It was in June of 1999 but even way before this, I knew my dad was in trouble. He had been diagnosed with colon cancer before but it came back and when it did, it came back with a vengeance. I didn’t know the severity of it all but I knew it wasn’t good. My dad didn’t look the same. There was a fear in his eyes this time around and it scared the shit out of me. What my mother shared was very vague even though I traveled back and forth to the hospital with her for his appointments and various treatments. I am not sure if I didn’t want to know or if she was keeping the prognosis from me. Now I ask myself, if I were sick, should my children know? Would I keep it from them? All I know now is how I felt not knowing the severity of my dad’s diagnosis.
Before I even get into this, know that I am NOT placing blame on anyone. What I do know is that, at the time, I would have loved to know a bit more. I think at times we as parents want to place a shadow in front of the eyes of our children and not share the truth in its entirety. In many cases it’s not fair to them and not being so trustworthy. I kind of had the sense that my dad’s time was limited because he wasn’t coming home from the hospital. He was asking for a lot of his favorite foods and a few days before he passed he was asking to go home but the doctor stated in front of me, “It’s best if he stays here. We have what he needs.” I guess my dad knew it was his time because he wanted to be in the comfort of his own home but it just didn’t end like that for him.
It had to be about a day or two before he passed that we were called into the room by his doctor and a witness was needed to sign the DO NOT resuscitate order. I had to be a witness to this? “What do you mean? Why do I need to sign this?” The doctor went on to say to my mother, “You didn’t share how severe this was with her?” I remember being so angry with her and she just saying, “I didn’t know how to” (or something like that).
I remember feeling resentment toward her for not sharing how sick he was and that his kidneys were failing…and that he could leave us at any moment. How could she keep something so fragile from me? I was there every day and I saw him deteriorating but goodness it just seemed too quick, too soon. I wasn’t ready but would I ever be? From the moment I signed the DNR on, not that it should have taken that to do so, I wanted my dad to really know how much I loved him. The precious nights before he left, I kissed and hugged him and made sure to tell him that I loved him. I hadn’t done that in a while – stubborn twenties, thinking that tomorrow was promised to us all. In that short time we made amends from whatever little father-daughter quarrels we had and any uncomfortableness we felt disappeared through our love for one another in those moments.

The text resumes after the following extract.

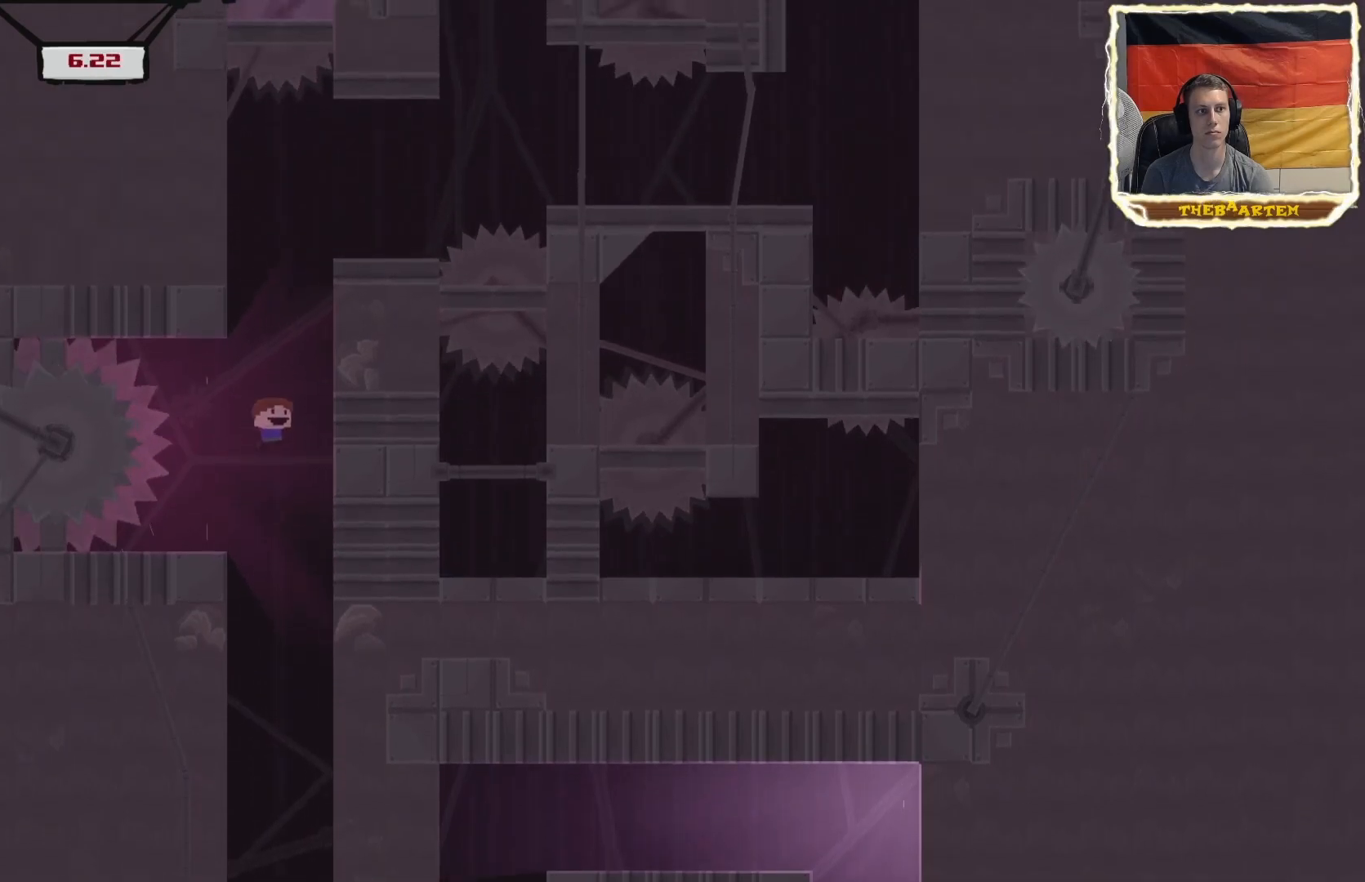
{"buttons": ["R2"], "events": [[433, "CROSS", "up"], [467, "DPAD_RIGHT", "up"]]}
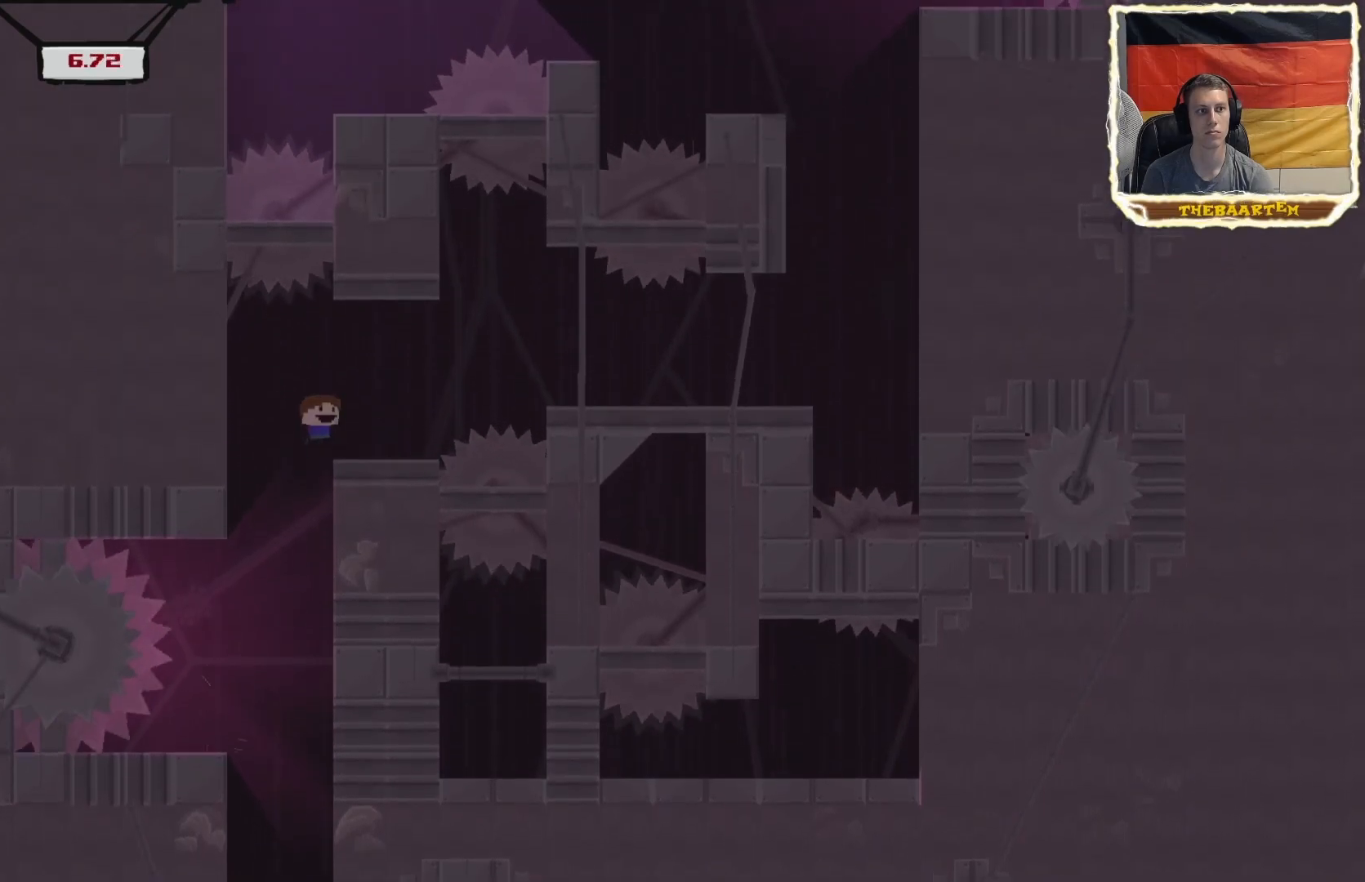
{"buttons": ["R2", "DPAD_RIGHT"], "events": [[17, "R2", "up"], [333, "R2", "down"], [383, "DPAD_RIGHT", "down"]]}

Now, as a parent of two boys, I can see why my mother would have wanted to shelter us from all of it. She wanted to protect us from all the hurt of losing a father but I wish I could have had more “I love you’s” and more time for me to just reminisce about the silly things with him. I wish we could have maybe even talked about what would happen after he left which could have kept our family closer. With his parting there was an instant separation between all of us who were left here without him.
If I had to tell my children that my time was limited I sure as hell would. I would want them to ask me any questions they had and spend the last moments reliving the beautiful ones we had together.
The day my dad released and let go of his pain I remember sitting with him for hours. My beeper went off a million times (my boyfriend, now husband, was checking on me constantly) but I would not get up. I held his hand and prayed silently for a miracle as I saw the drips of morphine. I spoke to him and apologized and asked if I was ever a stubborn daughter to please forgive me because I really didn’t mean to be. His sister drove all the way from Pennsylvania and she still comments on how she saw me sitting by his side for hours. I had no guilt as a daughter but felt I had the responsibility to be right by his side for him to transition onto the other side. I knew that it was okay, he had other duties.
In my heart I believe my dad knew that he was loved and appreciated. That night I had to let go of his hand because we weren’t all allowed in the room. His condition became worse. We all stood in the hospital waiting room camping out. Before midnight my dad crossed over and we all witnessed his last breath. It was the most peaceful image that still remains with me 16 years later. If the doctor wouldn’t have shared the severity of his illness, I may have gone home that night…I don’t know. I am so grateful that I was able to be with him until the very end. For these reasons alone, I would share my prognosis with my children if I ever had to because I am quite sure my dad would have wanted it that way! He was a man who believed in honesty and integrity and I’m proud to say he passed those traits on to me and I can only hope to bring out those same traits in my own children in his honor.